В-четвертых, изучение современных игроков продемонстрировало ценность формирования кросс-секционной выборки. Несмотря на отсутствие преимуществ, свойственных лонгитюдному исследованию, выборочное исследование имеет свои сильные стороны. Например, оно позволило нам задать ориентиры для «нормальности», показать способы, которыми люди справляются со стрессом помимо азартных игр, а также исследовать уровень коморбидности среди игроманов. На фоне «среднего человека» и «среднего игромана» нам становится проще оценить отдельные патологические случаи, такие как у Достоевского. Кроме того, мы яснее видим типичный «жизненный путь» развития игровой зависимости, а также отклонения от него. Короче говоря, выборочное исследование нивелирует уникальные черты и обнажает контуры общего сходства между проблемными игроками. Вот почему выборочное исследование в определенном смысле эффективнее исследования конкретных случаев, которому, в частности, отдавал предпочтение Фрейд.
По этим стандартам Достоевский выглядит нетипичным игроком даже для своей эпохи. Он играл не из соображений престижа, хотя происходил из семьи среднего класса и был образованным человеком. Он играл ради денег, хотя ему никогда не удавалось выиграть много или сохранить то, что он выиграл. Предположительно, он начал играть во взрослом возрасте и через десять лет навсегда бросил игру – эта страсть, короткая и яркая, заняла, таким образом, место в ряду других его страстей. Подобно собственным персонажам – ив отличие от большинства реальных людей – Достоевский был чужд умеренности. И, несмотря на веру в «систему», в его игре прослеживается та же хаотичность и бессистемность, что и во всей жизни.
Есть только один важный пункт, в котором Достоевский похож на большинство современных игроков: как и они, он нуждался в любви и заботе со стороны супруги, благодаря которой он в итоге смог побороть игровую зависимость.
В-пятых, в ходе исследования мы убедились в ценности спонтанной беседы с глазу на глаз. В ходе таких интервью респонденты делятся информацией, которую сложнее было бы передать в более структурированных и формальных видах коммуникации, таких как книги или биографические рассказы. Это значит, что из личной переписки и доверительной беседы мы можем узнать многое, чему, разумеется, нет места в тщательно проработанном романе. Следовательно, при изучении биографии Достоевского нужно меньше полагаться на его книги и активнее использовать другие источники информации, например пересказы бесед и сохранившуюся переписку. С литературной точки зрения они менее изящны и обладают меньшей ценностью.

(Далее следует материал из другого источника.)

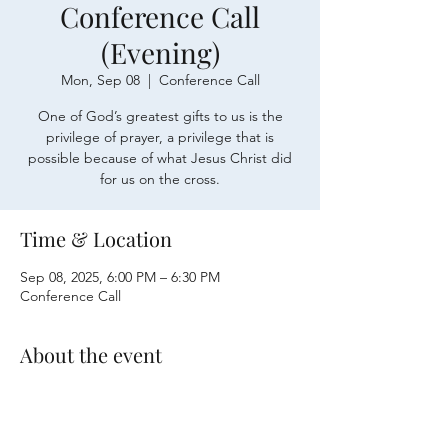
Conference Call
(Evening)
Mon, Sep 08
  |  
Conference Call
One of God’s greatest gifts to us is the
privilege of prayer, a privilege that is
possible because of what Jesus Christ did
for us on the cross.
Time & Location
Sep 08, 2025, 6:00 PM – 6:30 PM
Conference Call
About the event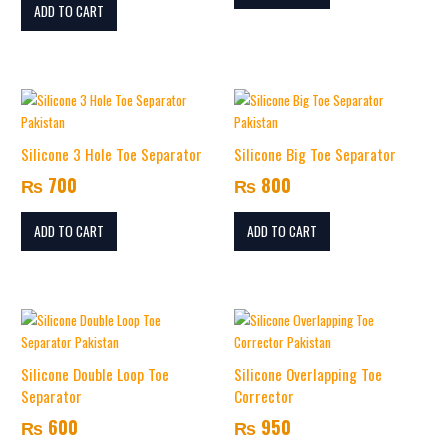
ADD TO CART
Silicone 3 Hole Toe Separator
Silicone Big Toe Separator
₨
700
₨
800
ADD TO CART
ADD TO CART
Silicone Double Loop Toe
Silicone Overlapping Toe
Separator
Corrector
₨
600
₨
950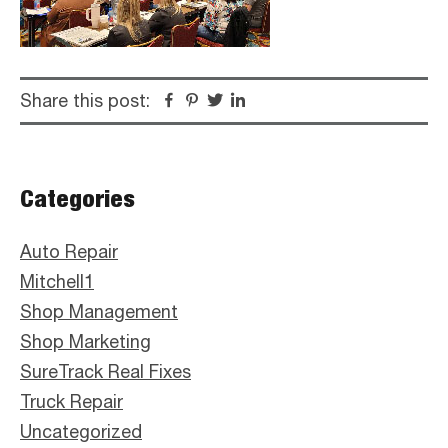
Share this post:
Facebook
Pinterest
Twitter
Linkedin
Primary
Categories
Sidebar
Auto Repair
Mitchell1
Shop Management
Shop Marketing
SureTrack Real Fixes
Truck Repair
Uncategorized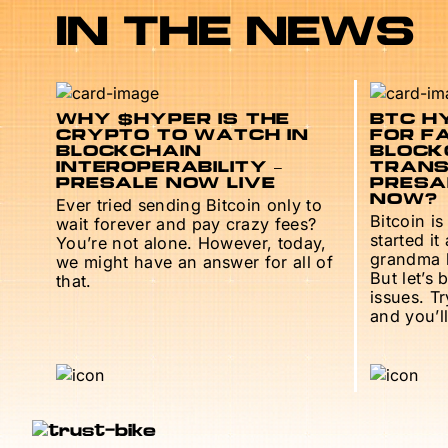
IN THE NEWS
WHY $HYPER IS THE
BTC HY
CRYPTO TO WATCH IN
FOR F
BLOCKCHAIN
BLOCK
INTEROPERABILITY –
TRANS
PRESALE NOW LIVE
PRESAL
NOW?
Ever tried sending Bitcoin only to
Bitcoin is
wait forever and pay crazy fees?
started it
You’re not alone. However, today,
grandma h
we might have an answer for all of
But let’s 
that.
issues. T
and you’ll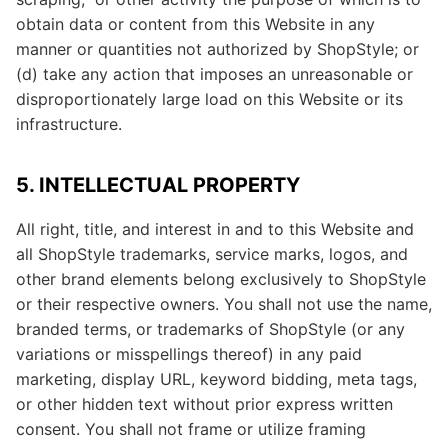
obtain data or content from this Website in any
manner or quantities not authorized by ShopStyle; or
(d) take any action that imposes an unreasonable or
disproportionately large load on this Website or its
infrastructure.
5. INTELLECTUAL PROPERTY
All right, title, and interest in and to this Website and
all ShopStyle trademarks, service marks, logos, and
other brand elements belong exclusively to ShopStyle
or their respective owners. You shall not use the name,
branded terms, or trademarks of ShopStyle (or any
variations or misspellings thereof) in any paid
marketing, display URL, keyword bidding, meta tags,
or other hidden text without prior express written
consent. You shall not frame or utilize framing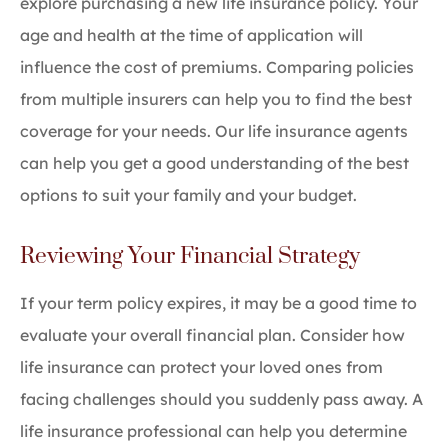
explore purchasing a new life insurance policy. Your
age and health at the time of application will
influence the cost of premiums. Comparing policies
from multiple insurers can help you to find the best
coverage for your needs. Our life insurance agents
can help you get a good understanding of the best
options to suit your family and your budget.
Reviewing Your Financial Strategy
If your term policy expires, it may be a good time to
evaluate your overall financial plan. Consider how
life insurance can protect your loved ones from
facing challenges should you suddenly pass away. A
life insurance professional can help you determine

Однако, как мы видим из исследования современных игроков, именно эти источники позволяют нам лучше понять повседневную жизнь игрока, которую сложно воспроизвести даже в самом блестящем романе.
В-шестых, мы обнаружили у игроков определенный паттерн: как правило, стресс, пережитый во взрослой жизни, пробуждает у человека воспоминания о детской травме, тем самым вызывая потребность в сильной копинг-стратегии. Как мы обнаружили, существует множество типов детской травмы. Факторы стресса тоже могут быть самыми разными, и зачастую они действуют в течение длительного промежутка времени. Более выносливые люди могут терпеть стресс значительно дольше. Но в конечном итоге человек все равно обращается к той или иной копинг-стратегии. Те, кто умеет эффективно справляться со стрессом во взрослой жизни, лучше всего сопротивляются различным видам зависимостей, в том числе и игромании. Однако когда человек исчерпал все возможности копинга и адаптации, он становится наиболее уязвим перед лицом игровой зависимости.
Почему именно игровая зависимость? Вероятнее всего, ее «выбирают» потому, что азартные игры доступны и как будто предлагают решение финансовых проблем. Итак, судя по данным, полученным от современных игроманов, развитие игровой зависимости у Достоевского шло типичным образом и включало в себя характерные элементы: детскую травму, стресс во взрослой жизни, неэффективные копинг-стратегии.
В-седьмых, мы не обнаружили никаких свидетельств того, что игроманы испытывают потребность проигрывать деньги и/или наказывать себя. Это важно, поскольку данная находка противоречит главному выводу (или скорее допущению) психоаналитической теории, в том числе и фрейдовского эссе о Достоевском. Эссе Фрейда является первой и наиболее известной попыткой объяснить игроманию Достоевского, поэтому мы не могли пройти мимо его утверждений. Кроме того, интерпретация Фрейда – что аддикции якобы являются формой целенаправленного самонаказания – стала фундаментом для психоаналитического подхода к пониманию навязчивых состояний и зависимостей. Таким образом, результат нашего исследования вступает в противоречие с центральным принципом психоанализа, а также со взглядами Фрейда на проблему игромании у Достоевского.